PASSAGE SHOWN —
Indian astronomers and engineers of IIA could have built most of two-metre stellar optical telescope for Hanle indigenously. After all, they had made the 2.3-m telescope for Kavalur. However, it would have taken a long time to make Hanle telescope a totally indigenous effort. The overwhelming consideration was to quickly develop the site and start a facility, where, additions could be built. Hence it was decided to import a telescope, but it was not just bought off the shelf. Indian astronomers who are aware of the state-of-the-art trends in the field called for the best possible deals and participated in the design review and ensured their inclusion.
The telescope has a diameter of 2.01 m. it has an instrument called faint object spectrograph for optical imaging and spectroscopy, developed by the Copenhagen Observatroy, Denmark. A charge coupled device (CCD) array (with 2048 by 4096 pixels) detects images and transfers them to a control computer. Another instrument works in the near-infrared portion of the spectrum (1 t0 25 micrometres). The instrument was fabricated in the United States. IIA developed its control system and user interface.
A remote control center was set up at Hosakote, near Bangalore to operate the dedicated satellite link. The Karnataka government gave 240 ha of land for the centre.
The satellite link can transmit data at one mega bits per second in either direction. The telescope and its dome movement can be remotely controlled. There is provision for weather and cloud monitoring as well as video conferencing with the personnel at Hanle.
Control of the telescope is automatic, though at any time, engineers on duty can take over. At the control room in Hosakote, there are three computers dedicated to the control of the dome, the instruments and the telescope, respectively. The control is quite sophisticated; for example, one can point the telescope blindly and still get an accuracy of 2.5 arcseconds and then fine-tune it by 0.1 degree. Once the coordinates of the cosmic objects are fed into the system, the telescope can track them on its own. A small team of engineers at the control center in Hosakote and Hanle ensures trouble-free operation. The engineers and the staff on either side can have a video conference at any time. Preventive maintenance is done on full-Moon days, as observers prefer to work on dark nights.
The telescope has four side ports and one axial port at the bottom. Light from the sky is directed by default to the port, which can record an optical image or spectrum of the source. There is a provision to direct the light to the side ports, for example, for imaging the infrared radiation. A wavefront sensor is fitted to the telescope to evaluate the optical performance of the telescope. The deformations of the primary mirror can be corrected within a tenth of a wavelength.
Computer control adjusts the focus of the secondary mirror inside the telescope to compensate for its tilt or tip and keep the optical alignment with the primary mirror fixed at all orientations, besides taking care of temperature variations that expand or contract the truss, thus changing the distance between the primary and secondary. There is provision to test the quality of the sky by using an online web/camera to see the telescope enclosure and part of the day-time sky, and another one to see the night sky.

STORED DATA —
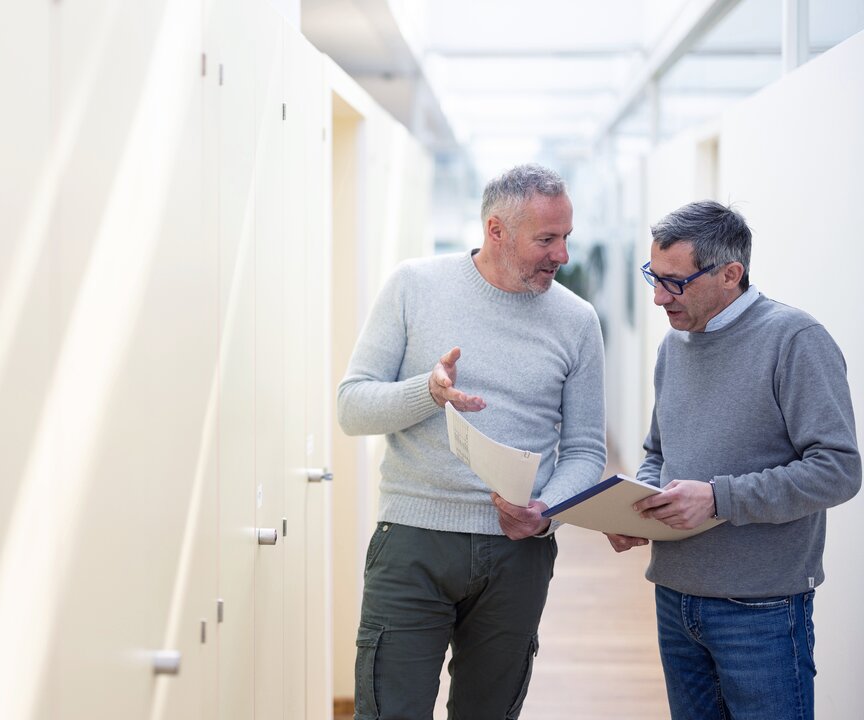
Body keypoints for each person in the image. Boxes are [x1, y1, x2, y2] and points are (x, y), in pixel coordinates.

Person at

TASK INSTRUCTIONS —
A. Translate this sentence from the passage on the Hanle telescope into Spanish: "The telescope and its dome movement can be remotely controlled."
B. Reproduce the portion of the passage on the Hanle telescope starting at "The telescope has four" and ending at "of a wavelength.".
The material shown above is separate from the passage on the Hanle telescope.

ANSWERS GIVEN —
A. El telescopio y el movimiento de su cúpula pueden controlarse de forma remota.

B.
The telescope has four side ports and one axial port at the bottom. Light from the sky is directed by default to the port, which can record an optical image or spectrum of the source. There is a provision to direct the light to the side ports, for example, for imaging the infrared radiation. A wavefront sensor is fitted to the telescope to evaluate the optical performance of the telescope. The deformations of the primary mirror can be corrected within a tenth of a wavelength.